My son likes his grilled cheese sandwich cut into various numbers, the number depends on his mood. His mother won't indulge his requests, but I often will. Here is the day he wanted 100:
But today he wanted the prime 719, which I obliged. When deciding which digit to eat first, he went through the choices, trying to make a composite with the digits left behind. But he quickly realized that eating any digit would leave a prime: 71, 79, 19 are all prime. Pleased with his discovery of this prime 719, he tried to find a larger one, but couldn't.
My questions:
- Do these primes have a name?
- Can you think of any more of them (clearly 23 is the smallest)?
- Are there an infinite number of them?
- Is there likely to be a way to find them short of using a computer?
Here is a heuristic for why we should expect there are only finitely many of these numbers.

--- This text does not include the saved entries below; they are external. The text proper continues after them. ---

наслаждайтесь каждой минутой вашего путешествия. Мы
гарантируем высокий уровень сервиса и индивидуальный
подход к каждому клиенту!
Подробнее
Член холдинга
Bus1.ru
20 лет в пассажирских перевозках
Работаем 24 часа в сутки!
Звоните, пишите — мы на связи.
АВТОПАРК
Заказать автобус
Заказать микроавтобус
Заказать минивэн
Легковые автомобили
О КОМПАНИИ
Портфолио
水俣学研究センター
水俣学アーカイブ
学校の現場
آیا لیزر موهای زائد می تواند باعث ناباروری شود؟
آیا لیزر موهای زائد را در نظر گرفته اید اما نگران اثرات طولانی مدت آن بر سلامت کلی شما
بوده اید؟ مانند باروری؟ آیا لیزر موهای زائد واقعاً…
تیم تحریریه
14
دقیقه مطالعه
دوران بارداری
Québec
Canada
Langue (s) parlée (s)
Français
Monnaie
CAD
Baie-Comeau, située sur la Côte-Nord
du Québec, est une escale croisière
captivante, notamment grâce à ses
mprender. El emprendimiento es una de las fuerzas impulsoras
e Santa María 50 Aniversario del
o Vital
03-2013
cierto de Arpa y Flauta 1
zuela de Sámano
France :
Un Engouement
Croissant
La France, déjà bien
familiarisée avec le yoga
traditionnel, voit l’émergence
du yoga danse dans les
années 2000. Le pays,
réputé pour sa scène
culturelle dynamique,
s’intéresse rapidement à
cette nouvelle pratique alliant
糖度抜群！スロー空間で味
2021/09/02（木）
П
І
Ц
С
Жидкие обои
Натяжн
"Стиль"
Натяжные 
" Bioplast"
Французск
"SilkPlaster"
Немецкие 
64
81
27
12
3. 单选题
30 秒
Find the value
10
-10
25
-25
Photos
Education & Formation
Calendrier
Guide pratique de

Let $P$ be the set of positive integers with your special property.
A large number $n$ is prime with probability approximately $$ \frac{1}{\log n}. $$ For a number $n$ to be in $P$, it must remain prime with the removal of each digit. Removing a digit from a number $n$ results in a number on the order of $$\frac{n}{10}.$$
A number $n$ has approximately $$\frac{\log n}{\log 10}$$ digits. As a result, the probability that $n$ is in $P$ can be approximated as $$ \left( \frac{1}{\log \frac{n}{10} } \right)^{\frac{\log n}{\log 10}} = \frac{1}{n^{\frac{\log \log (n/10)}{\log 10}}}$$ In general, if the probability of $n$ being in a set $S$ is $p(n)$ then if $$\sum_{n=1}^{\infty} p(n)$$ is finite, we can expect $S$ to be finite; if the sum is infinite, we can expect $S$ to be infinite. In the case of $P$, since the sum $$\sum_{n=2}^{\infty} \frac{1}{n^{\frac{\log \log (n/10)}{\log 10}}}$$ converges (by comparison with, say, $\displaystyle \sum_{n=1}^{\infty} \frac{1}{n^2}$) we may conclude that we should expect $P$ to be finite.
Unfortunately, this is just a heuristic, so does not constitute a proof of the finiteness of $P$, nor does it give any idea how large the largest element of $P$ might be.
Addition: I just realized that I wasn't assuming $n$ needed to be prime to be in $P$, only that it was prime after the removal of any one digit. So, my $P$ would include 27. Requiring only prime numbers in $P$ just makes the set smaller, so the above argument applies just as well is we require $P$ to only contain prime numbers.